Mathematical Edge Cases: Auditors typically look for logic bugs, not numerical edge cases that only manifest under specific boundary conditions.
Static Analysis Limitations: Traditional audits use static code analysis which doesn't explore the entire state space of how values interact.
Composability Complexity: Balancer V2's vault aggregates multiple pools. The vulnerability emerges from interactions between pools and the vault's accounting, not from a single function.
No Invariant Testing: The audit didn't include automated testing that verifies that D monotonically increases/decreases correctly under all swap scenarios.
Part 5: Defense Mechanisms
Solution 1: Fixed-Point Arithmetic Libraries (PRBMath)
Instead of writing custom divUp/divDown, use a vetted library:
// DON'T DO THIS:
function unsafeDiv(uint256 a, uint256 b) internal pure returns (uint256) {
return a / b; // Rounding direction unknown
}
// DO THIS:
import {Math} from "prb-math/Math.sol";
function properDiv(uint256 a, uint256 b) internal pure returns (uint256) {
// Returns the result rounded down
return Math.divDown(a, b);
// Or for rounding up:
return Math.divUp(a, b);
}
PRBMath advantage: Explicitly tracks precision and handles edge cases like division by zero in a mathematically sound way.
Solution 2: Formal Verification with Certora
Define invariants that must always hold and prove them mathematically:
When you run Certora on code with the vulnerability, it will find a test case that breaks this invariant.

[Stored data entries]
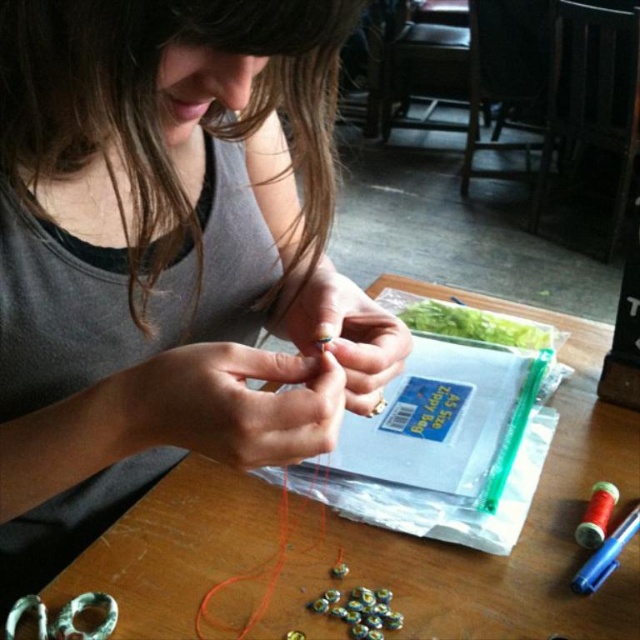
Question: Is matte gray tank top at center positioned at the back of wooden table at center?

Choices:
 (A) no
 (B) yes

Answer: (A)

Question: Which point is closer to the camera taking this photo?

Choices:
 (A) (120, 637)
 (B) (180, 355)

Answer: (B)

Question: Can you confirm if matte gray tank top at center is bigger than wooden table at center?

Choices:
 (A) no
 (B) yes

Answer: (A)

Question: Does matte gray tank top at center appear on the right side of wooden table at center?

Choices:
 (A) yes
 (B) no

Answer: (B)

Question: Which of the following is the farthest from the observer?

Choices:
 (A) (36, 316)
 (B) (547, 518)

Answer: (B)

Question: Which point is farther to the camera?

Choices:
 (A) (244, 408)
 (B) (579, 449)

Answer: (B)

▸ **Required action**: Reproduce the entire passage on audit blind spots and defenses from above, word for word.

▸ **Task answer**:
Mathematical Edge Cases: Auditors typically look for logic bugs, not numerical edge cases that only manifest under specific boundary conditions.
Static Analysis Limitations: Traditional audits use static code analysis which doesn't explore the entire state space of how values interact.
Composability Complexity: Balancer V2's vault aggregates multiple pools. The vulnerability emerges from interactions between pools and the vault's accounting, not from a single function.
No Invariant Testing: The audit didn't include automated testing that verifies that D monotonically increases/decreases correctly under all swap scenarios.
Part 5: Defense Mechanisms
Solution 1: Fixed-Point Arithmetic Libraries (PRBMath)
Instead of writing custom divUp/divDown, use a vetted library:
// DON'T DO THIS:
function unsafeDiv(uint256 a, uint256 b) internal pure returns (uint256) {
return a / b; // Rounding direction unknown
}
// DO THIS:
import {Math} from "prb-math/Math.sol";
function properDiv(uint256 a, uint256 b) internal pure returns (uint256) {
// Returns the result rounded down
return Math.divDown(a, b);
// Or for rounding up:
return Math.divUp(a, b);
}
PRBMath advantage: Explicitly tracks precision and handles edge cases like division by zero in a mathematically sound way.
Solution 2: Formal Verification with Certora
Define invariants that must always hold and prove them mathematically:
When you run Certora on code with the vulnerability, it will find a test case that breaks this invariant.